Since the pictures are not wanted, copy only the text of every record exactly.
□ □ □ □ □
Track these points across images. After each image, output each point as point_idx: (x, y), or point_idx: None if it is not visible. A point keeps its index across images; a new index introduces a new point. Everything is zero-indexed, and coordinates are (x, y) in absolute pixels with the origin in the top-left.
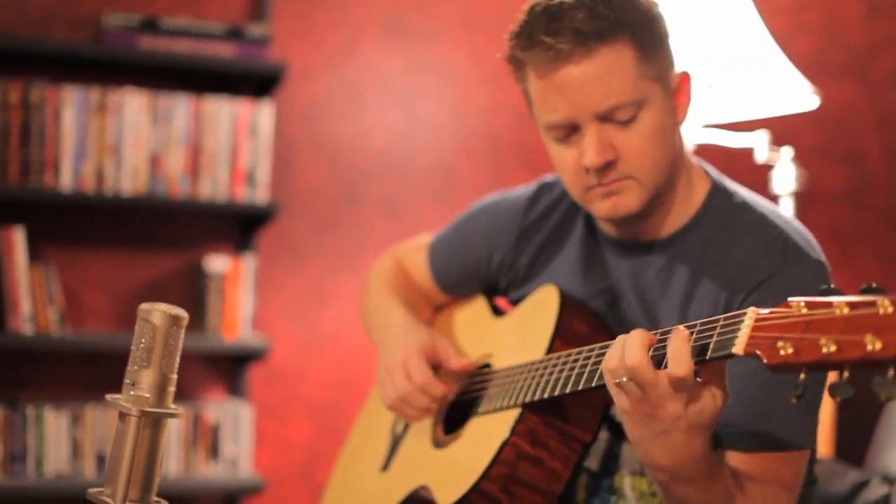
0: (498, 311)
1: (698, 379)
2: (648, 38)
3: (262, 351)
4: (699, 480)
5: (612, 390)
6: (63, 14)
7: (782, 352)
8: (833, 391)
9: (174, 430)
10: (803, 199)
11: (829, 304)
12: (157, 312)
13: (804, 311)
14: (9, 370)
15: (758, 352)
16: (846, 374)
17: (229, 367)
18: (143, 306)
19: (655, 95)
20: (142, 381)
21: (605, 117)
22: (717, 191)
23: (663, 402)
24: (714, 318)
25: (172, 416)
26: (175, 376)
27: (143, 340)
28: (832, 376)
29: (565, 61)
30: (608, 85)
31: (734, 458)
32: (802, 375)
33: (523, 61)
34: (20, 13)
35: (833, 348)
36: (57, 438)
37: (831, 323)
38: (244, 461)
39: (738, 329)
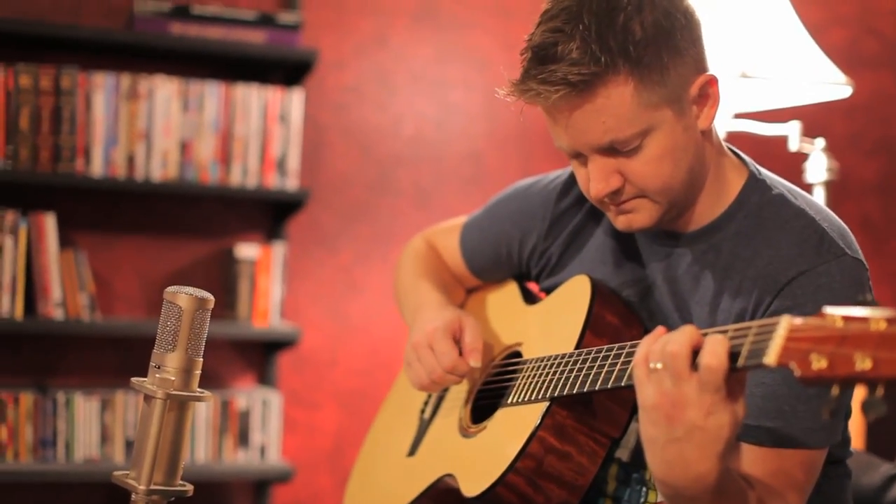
0: (530, 298)
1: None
2: (655, 63)
3: (292, 338)
4: (706, 500)
5: (640, 380)
6: (95, 1)
7: (815, 365)
8: (865, 408)
9: (203, 417)
10: (836, 190)
11: (866, 319)
12: (183, 295)
13: (839, 324)
14: (39, 355)
15: (791, 363)
16: (880, 391)
17: (259, 355)
18: (170, 289)
19: (663, 119)
20: (167, 364)
21: (606, 149)
22: (753, 183)
23: (687, 403)
24: (747, 324)
25: (198, 399)
26: (201, 360)
27: (169, 323)
28: (864, 391)
29: (561, 105)
30: (604, 123)
31: (745, 451)
32: (836, 390)
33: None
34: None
35: (868, 365)
36: (87, 424)
37: (867, 338)
38: (273, 448)
39: (771, 338)
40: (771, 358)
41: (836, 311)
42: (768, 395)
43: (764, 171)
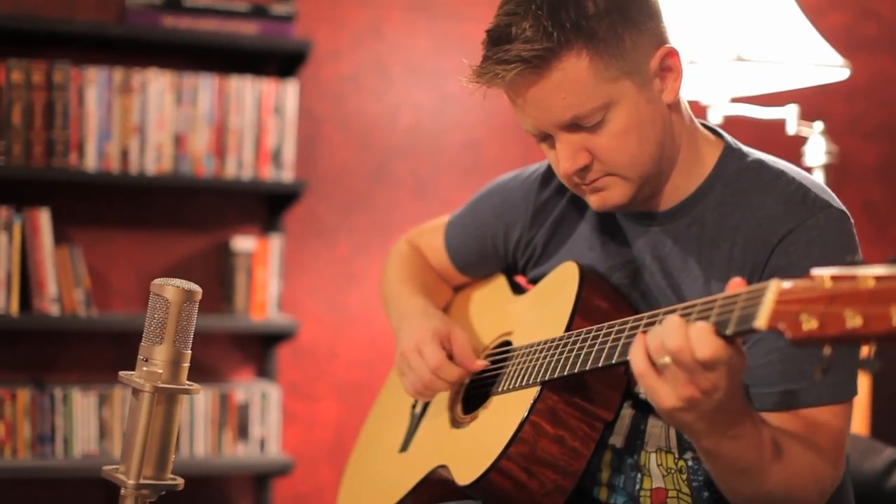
0: (518, 289)
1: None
2: (611, 36)
3: (291, 331)
4: (747, 434)
5: (653, 383)
6: None
7: (806, 325)
8: (860, 364)
9: (202, 411)
10: (836, 173)
11: (854, 277)
12: (169, 287)
13: (828, 284)
14: (36, 351)
15: (781, 325)
16: (872, 347)
17: (257, 348)
18: (157, 281)
19: (625, 92)
20: (155, 357)
21: (570, 126)
22: (728, 154)
23: (710, 384)
24: (735, 292)
25: (186, 392)
26: (189, 352)
27: (156, 316)
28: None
29: (518, 85)
30: (564, 99)
31: (774, 420)
32: (828, 349)
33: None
34: None
35: (858, 322)
36: (84, 419)
37: (856, 296)
38: (272, 442)
39: (760, 302)
40: (761, 322)
41: (824, 272)
42: (786, 359)
43: (740, 143)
□ □ □ □ □
■ **Expected output**:
Track these points across images. After each image, output each point as point_idx: (x, y), or point_idx: None if it is not visible. A point keeps its index across images; a new index introduces a new point. Everything is zero-indexed, and coordinates are (x, y) in absolute pixels with the origin in the top-left.
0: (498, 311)
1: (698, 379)
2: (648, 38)
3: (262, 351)
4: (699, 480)
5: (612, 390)
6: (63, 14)
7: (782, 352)
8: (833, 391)
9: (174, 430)
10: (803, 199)
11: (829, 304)
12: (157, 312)
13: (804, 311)
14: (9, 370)
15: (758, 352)
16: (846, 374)
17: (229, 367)
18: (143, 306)
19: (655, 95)
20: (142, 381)
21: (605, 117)
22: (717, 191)
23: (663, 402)
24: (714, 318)
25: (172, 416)
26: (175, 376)
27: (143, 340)
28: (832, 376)
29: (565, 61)
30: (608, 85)
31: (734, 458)
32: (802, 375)
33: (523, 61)
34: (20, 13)
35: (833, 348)
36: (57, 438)
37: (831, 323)
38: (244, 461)
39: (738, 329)
0: (530, 298)
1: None
2: (655, 63)
3: (292, 338)
4: (706, 500)
5: (640, 380)
6: (95, 1)
7: (815, 365)
8: (865, 408)
9: (203, 417)
10: (836, 190)
11: (866, 319)
12: (183, 295)
13: (839, 324)
14: (39, 355)
15: (791, 363)
16: (880, 391)
17: (259, 355)
18: (170, 289)
19: (663, 119)
20: (167, 364)
21: (606, 149)
22: (753, 183)
23: (687, 403)
24: (747, 324)
25: (198, 399)
26: (201, 360)
27: (169, 323)
28: (864, 391)
29: (561, 105)
30: (604, 123)
31: (745, 451)
32: (836, 390)
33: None
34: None
35: (868, 365)
36: (87, 424)
37: (867, 338)
38: (273, 448)
39: (771, 338)
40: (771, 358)
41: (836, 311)
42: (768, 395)
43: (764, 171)
0: (518, 289)
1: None
2: (611, 36)
3: (291, 331)
4: (747, 434)
5: (653, 383)
6: None
7: (806, 325)
8: (860, 364)
9: (202, 411)
10: (836, 173)
11: (854, 277)
12: (169, 287)
13: (828, 284)
14: (36, 351)
15: (781, 325)
16: (872, 347)
17: (257, 348)
18: (157, 281)
19: (625, 92)
20: (155, 357)
21: (570, 126)
22: (728, 154)
23: (710, 384)
24: (735, 292)
25: (186, 392)
26: (189, 352)
27: (156, 316)
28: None
29: (518, 85)
30: (564, 99)
31: (774, 420)
32: (828, 349)
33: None
34: None
35: (858, 322)
36: (84, 419)
37: (856, 296)
38: (272, 442)
39: (760, 302)
40: (761, 322)
41: (824, 272)
42: (786, 359)
43: (740, 143)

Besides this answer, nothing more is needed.